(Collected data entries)
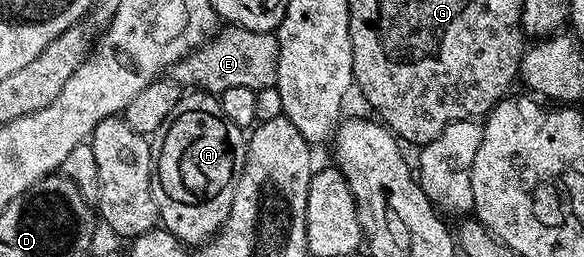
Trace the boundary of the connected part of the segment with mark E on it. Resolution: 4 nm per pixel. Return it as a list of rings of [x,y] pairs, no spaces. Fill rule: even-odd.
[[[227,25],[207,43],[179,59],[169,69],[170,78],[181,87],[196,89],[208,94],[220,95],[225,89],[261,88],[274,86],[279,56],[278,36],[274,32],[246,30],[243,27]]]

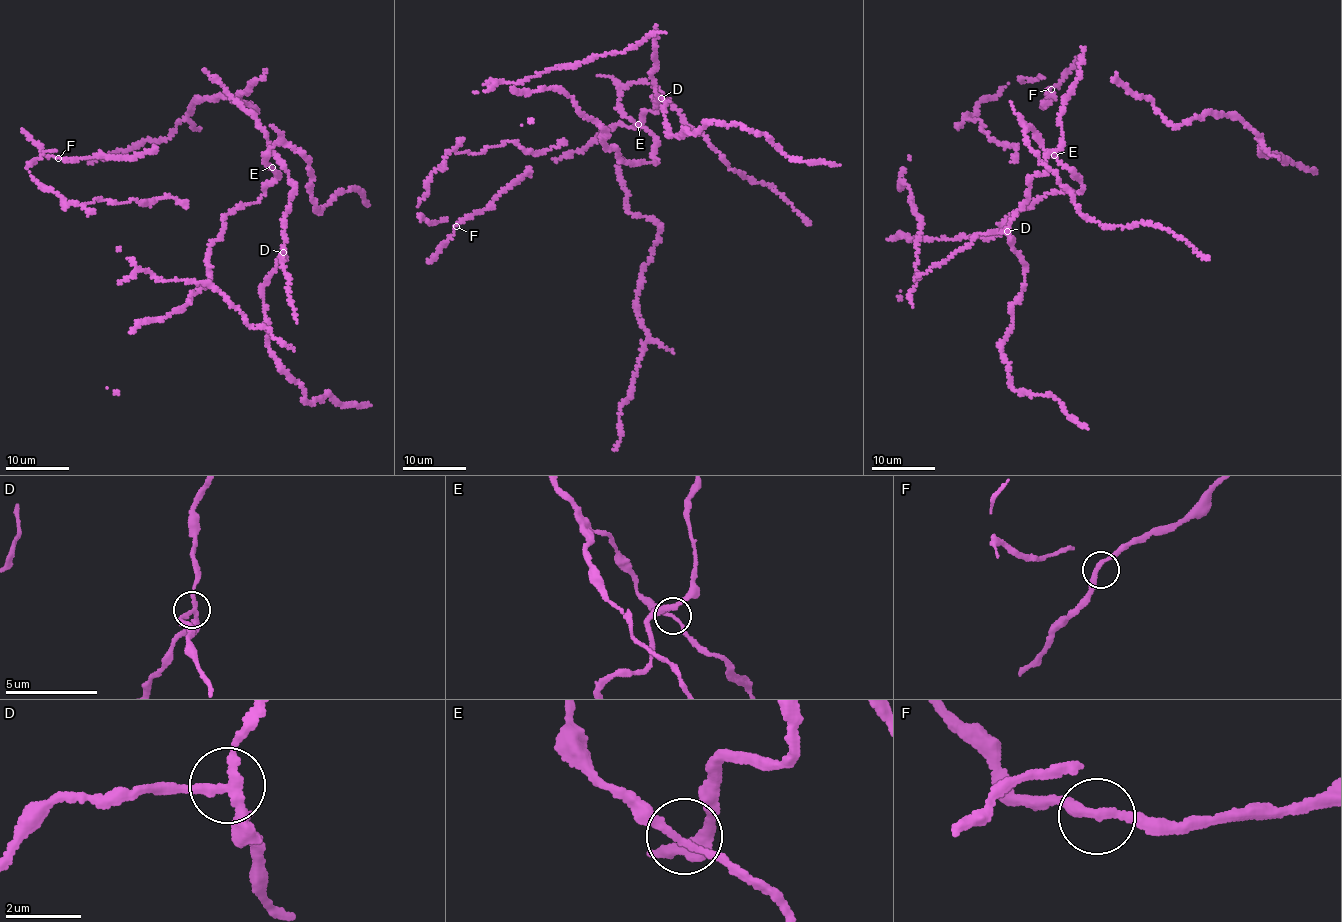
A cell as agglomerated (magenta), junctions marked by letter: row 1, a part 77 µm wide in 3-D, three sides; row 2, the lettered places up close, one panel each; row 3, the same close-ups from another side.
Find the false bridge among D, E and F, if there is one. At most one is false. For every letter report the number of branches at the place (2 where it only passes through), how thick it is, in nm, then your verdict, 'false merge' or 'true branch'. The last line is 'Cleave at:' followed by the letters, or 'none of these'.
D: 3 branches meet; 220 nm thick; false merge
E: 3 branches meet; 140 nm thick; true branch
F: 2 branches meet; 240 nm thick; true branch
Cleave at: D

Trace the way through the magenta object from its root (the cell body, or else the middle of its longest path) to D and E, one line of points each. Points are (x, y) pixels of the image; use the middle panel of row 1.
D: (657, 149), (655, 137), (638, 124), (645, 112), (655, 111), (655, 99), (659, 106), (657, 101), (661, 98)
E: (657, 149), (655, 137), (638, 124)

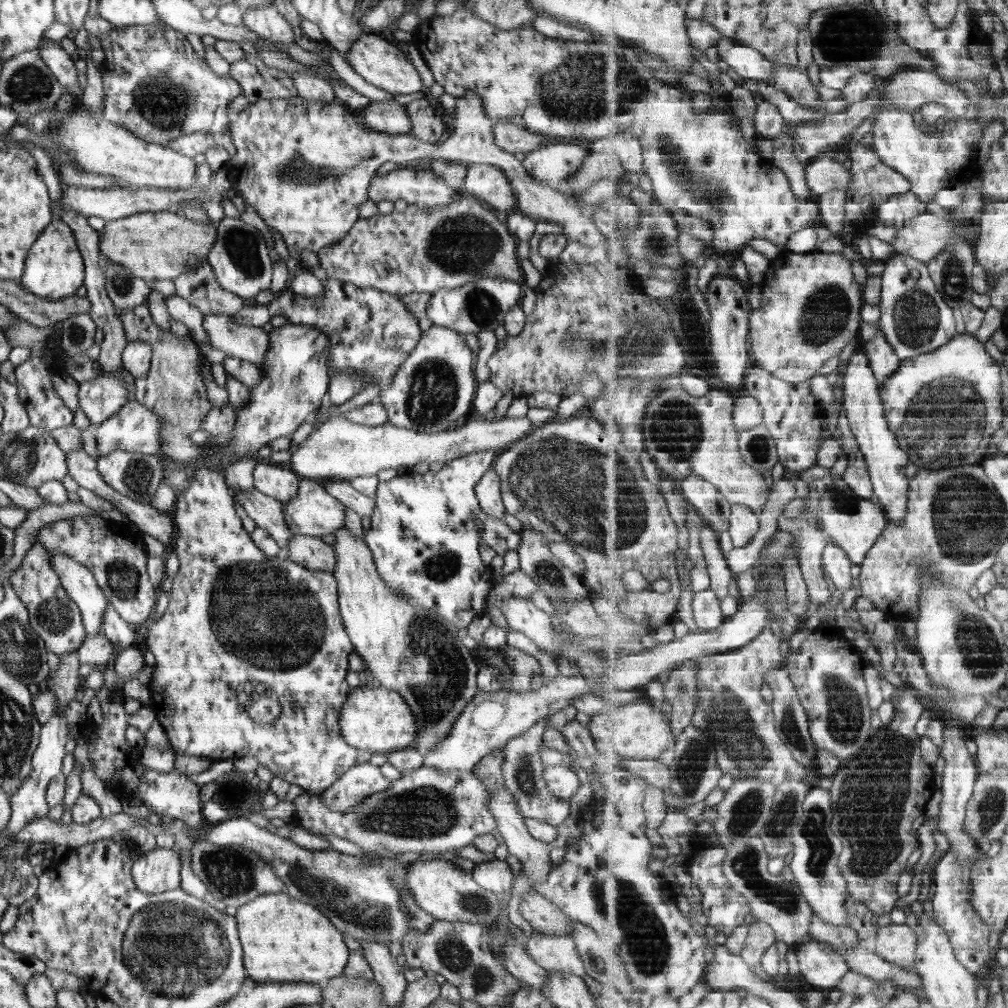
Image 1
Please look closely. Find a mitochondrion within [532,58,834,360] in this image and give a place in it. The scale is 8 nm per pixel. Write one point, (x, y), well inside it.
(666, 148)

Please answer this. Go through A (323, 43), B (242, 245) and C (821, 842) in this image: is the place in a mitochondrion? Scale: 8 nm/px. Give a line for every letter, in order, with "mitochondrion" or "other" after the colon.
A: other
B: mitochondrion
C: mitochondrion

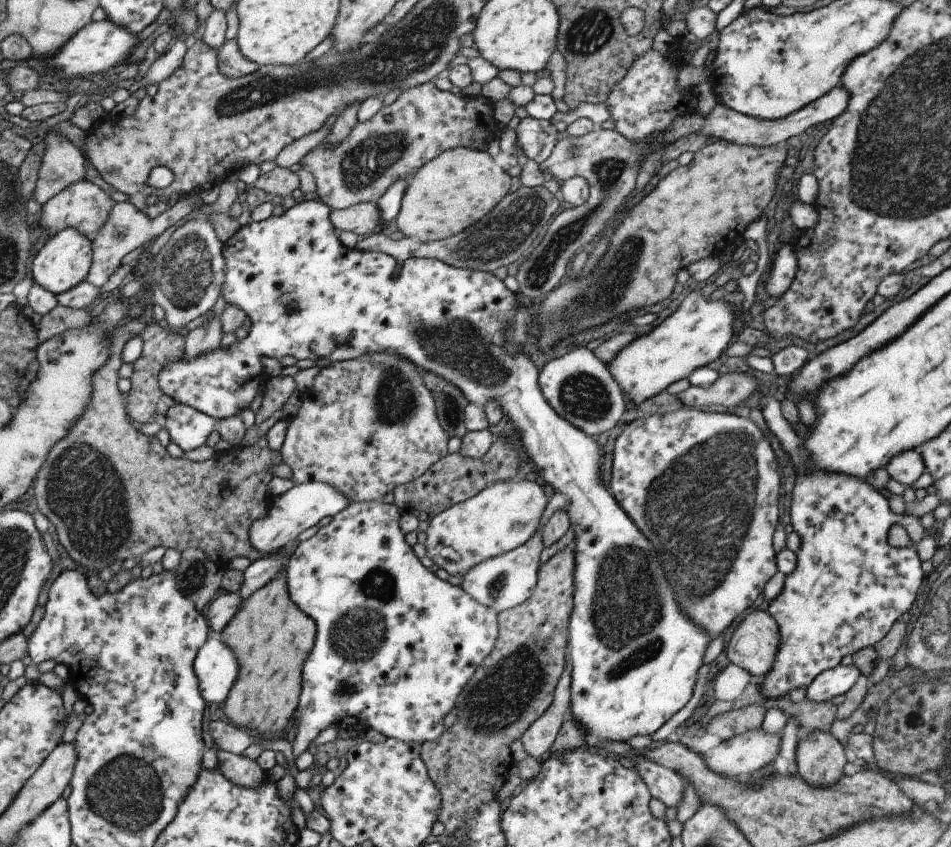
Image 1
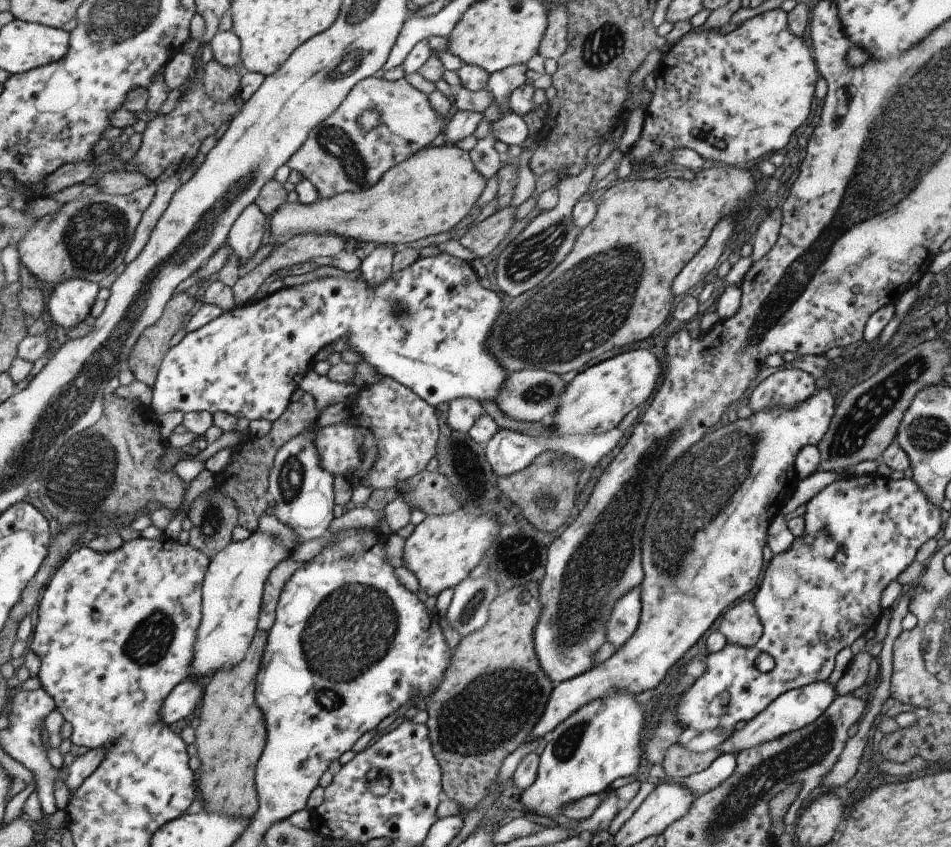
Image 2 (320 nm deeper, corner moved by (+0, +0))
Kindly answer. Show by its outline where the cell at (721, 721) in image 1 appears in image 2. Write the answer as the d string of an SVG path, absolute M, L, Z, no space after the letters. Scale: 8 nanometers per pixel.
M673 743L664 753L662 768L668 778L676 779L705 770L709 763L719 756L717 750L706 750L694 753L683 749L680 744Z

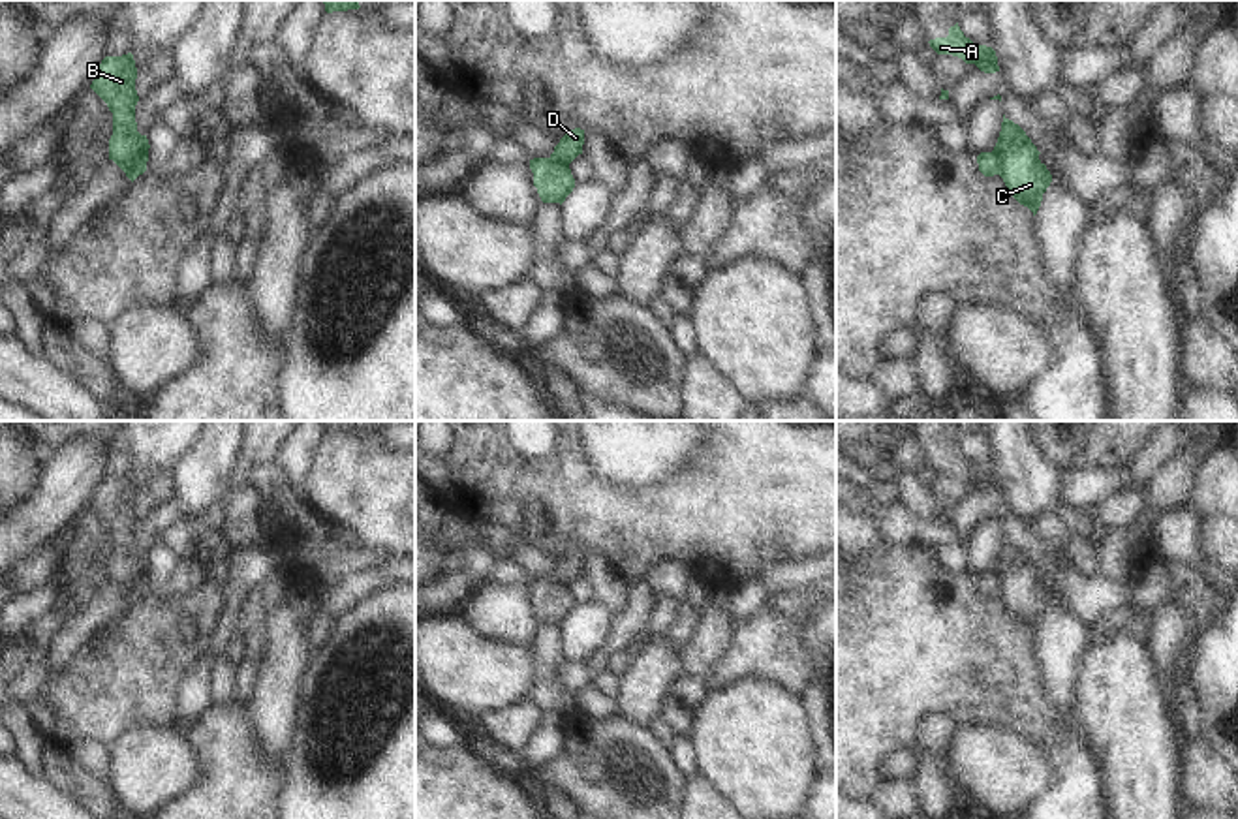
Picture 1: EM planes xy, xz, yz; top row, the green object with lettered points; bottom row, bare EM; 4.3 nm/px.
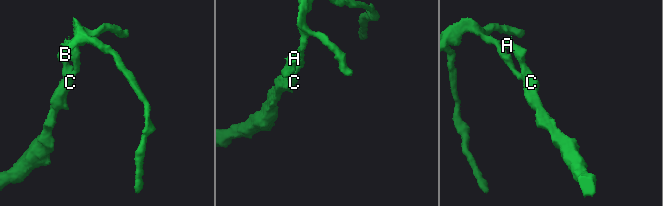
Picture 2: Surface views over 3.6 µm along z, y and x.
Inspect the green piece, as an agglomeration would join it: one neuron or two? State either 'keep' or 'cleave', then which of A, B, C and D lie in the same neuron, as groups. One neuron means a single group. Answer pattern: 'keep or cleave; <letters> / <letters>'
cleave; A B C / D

_WHAT IS EXPECTED_.
The reply is to be all the records above, transcribed exactly, with no pictures.

_WRITTEN ANSWER_.
Trace the boundary of the connected part of the segment with mark E on it. Resolution: 4 nm per pixel. Return it as a list of rings of [x,y] pairs, no spaces. Fill rule: even-odd.
[[[227,25],[207,43],[179,59],[169,69],[170,78],[181,87],[196,89],[208,94],[220,95],[225,89],[261,88],[274,86],[279,56],[278,36],[274,32],[246,30],[243,27]]]

A cell as agglomerated (magenta), junctions marked by letter: row 1, a part 77 µm wide in 3-D, three sides; row 2, the lettered places up close, one panel each; row 3, the same close-ups from another side.
Find the false bridge among D, E and F, if there is one. At most one is false. For every letter report the number of branches at the place (2 where it only passes through), how thick it is, in nm, then your verdict, 'false merge' or 'true branch'. The last line is 'Cleave at:' followed by the letters, or 'none of these'.
D: 3 branches meet; 220 nm thick; false merge
E: 3 branches meet; 140 nm thick; true branch
F: 2 branches meet; 240 nm thick; true branch
Cleave at: D

Trace the way through the magenta object from its root (the cell body, or else the middle of its longest path) to D and E, one line of points each. Points are (x, y) pixels of the image; use the middle panel of row 1.
D: (657, 149), (655, 137), (638, 124), (645, 112), (655, 111), (655, 99), (659, 106), (657, 101), (661, 98)
E: (657, 149), (655, 137), (638, 124)

Image 1
Please look closely. Find a mitochondrion within [532,58,834,360] in this image and give a place in it. The scale is 8 nm per pixel. Write one point, (x, y), well inside it.
(666, 148)

Please answer this. Go through A (323, 43), B (242, 245) and C (821, 842) in this image: is the place in a mitochondrion? Scale: 8 nm/px. Give a line for every letter, in order, with "mitochondrion" or "other" after the colon.
A: other
B: mitochondrion
C: mitochondrion

Image 1
Image 2 (320 nm deeper, corner moved by (+0, +0))
Kindly answer. Show by its outline where the cell at (721, 721) in image 1 appears in image 2. Write the answer as the d string of an SVG path, absolute M, L, Z, no space after the letters. Scale: 8 nanometers per pixel.
M673 743L664 753L662 768L668 778L676 779L705 770L709 763L719 756L717 750L706 750L694 753L683 749L680 744Z

Picture 1: EM planes xy, xz, yz; top row, the green object with lettered points; bottom row, bare EM; 4.3 nm/px.
Picture 2: Surface views over 3.6 µm along z, y and x.
Inspect the green piece, as an agglomeration would join it: one neuron or two? State either 'keep' or 'cleave', then which of A, B, C and D lie in the same neuron, as groups. One neuron means a single group. Answer pattern: 'keep or cleave; <letters> / <letters>'
cleave; A B C / D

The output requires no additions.